UTF-8 support in applications

UTF-8 is well-supported in many Linux applications, and most programs can be easily configured to support it.

Many browsers will display HTML documents that use UTF-8. The following definition needs to be in the document header:

<head>

<meta http-equiv="Content-Type" content="text/html; charset=UTF-8">

</head>

Other applications that are already UTF-8 aware are editors like vi, Emacs and xedit. These are ready for and can be configured for UTF-8.

Another application that is specifically designed to use UTF-8 is the Mined 2000 editor (see Resources). The makefile is a little tricky to adjust to Linux. Send me an e-mail if you have trouble and I will walk you through the adaptation.

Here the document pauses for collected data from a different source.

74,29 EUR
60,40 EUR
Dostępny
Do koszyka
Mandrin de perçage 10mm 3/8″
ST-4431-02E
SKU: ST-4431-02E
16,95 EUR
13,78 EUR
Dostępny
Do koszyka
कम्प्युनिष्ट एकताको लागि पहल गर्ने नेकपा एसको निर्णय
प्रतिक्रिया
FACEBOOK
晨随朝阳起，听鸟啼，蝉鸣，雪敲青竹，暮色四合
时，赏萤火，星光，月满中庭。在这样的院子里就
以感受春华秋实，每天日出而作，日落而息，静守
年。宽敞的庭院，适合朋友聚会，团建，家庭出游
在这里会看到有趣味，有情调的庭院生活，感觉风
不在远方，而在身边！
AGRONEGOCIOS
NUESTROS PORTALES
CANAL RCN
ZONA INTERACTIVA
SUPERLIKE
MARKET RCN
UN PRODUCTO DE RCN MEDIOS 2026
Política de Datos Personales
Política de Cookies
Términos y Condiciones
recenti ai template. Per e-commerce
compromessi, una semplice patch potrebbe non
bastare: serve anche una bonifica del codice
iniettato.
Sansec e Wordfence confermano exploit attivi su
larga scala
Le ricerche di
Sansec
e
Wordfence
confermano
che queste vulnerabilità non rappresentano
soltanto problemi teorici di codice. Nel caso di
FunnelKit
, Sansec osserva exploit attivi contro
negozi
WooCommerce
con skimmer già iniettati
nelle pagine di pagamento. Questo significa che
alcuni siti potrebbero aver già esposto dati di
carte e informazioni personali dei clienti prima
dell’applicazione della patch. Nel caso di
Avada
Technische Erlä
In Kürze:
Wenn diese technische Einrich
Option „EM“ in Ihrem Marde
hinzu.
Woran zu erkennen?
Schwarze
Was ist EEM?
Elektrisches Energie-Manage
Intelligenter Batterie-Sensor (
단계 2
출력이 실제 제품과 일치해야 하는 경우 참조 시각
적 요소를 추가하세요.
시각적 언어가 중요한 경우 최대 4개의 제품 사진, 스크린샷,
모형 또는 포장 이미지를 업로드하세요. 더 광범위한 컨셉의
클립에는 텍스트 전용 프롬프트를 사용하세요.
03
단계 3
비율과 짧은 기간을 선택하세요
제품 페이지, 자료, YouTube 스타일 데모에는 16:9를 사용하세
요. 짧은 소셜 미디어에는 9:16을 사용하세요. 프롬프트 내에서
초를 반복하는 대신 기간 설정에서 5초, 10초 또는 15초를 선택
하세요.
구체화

Internet mail programs seem to create a large number of problems when used with UTF-8. It is a matter of making sure that the eighth bit is not stripped off and the font support is set for Unicode UTF-8.

Conclusion

Although neither the most common nor the most popular solution, Unicode UTF-8 is the most flexible option and the only one that preserves ASCII compatibility and all of the established character code sets. In a few years, UTF-8 should predominate as the standard code system in all Linux distributions. This will make Linux the first truly international operating system while preserving the ability to handle ASCII code.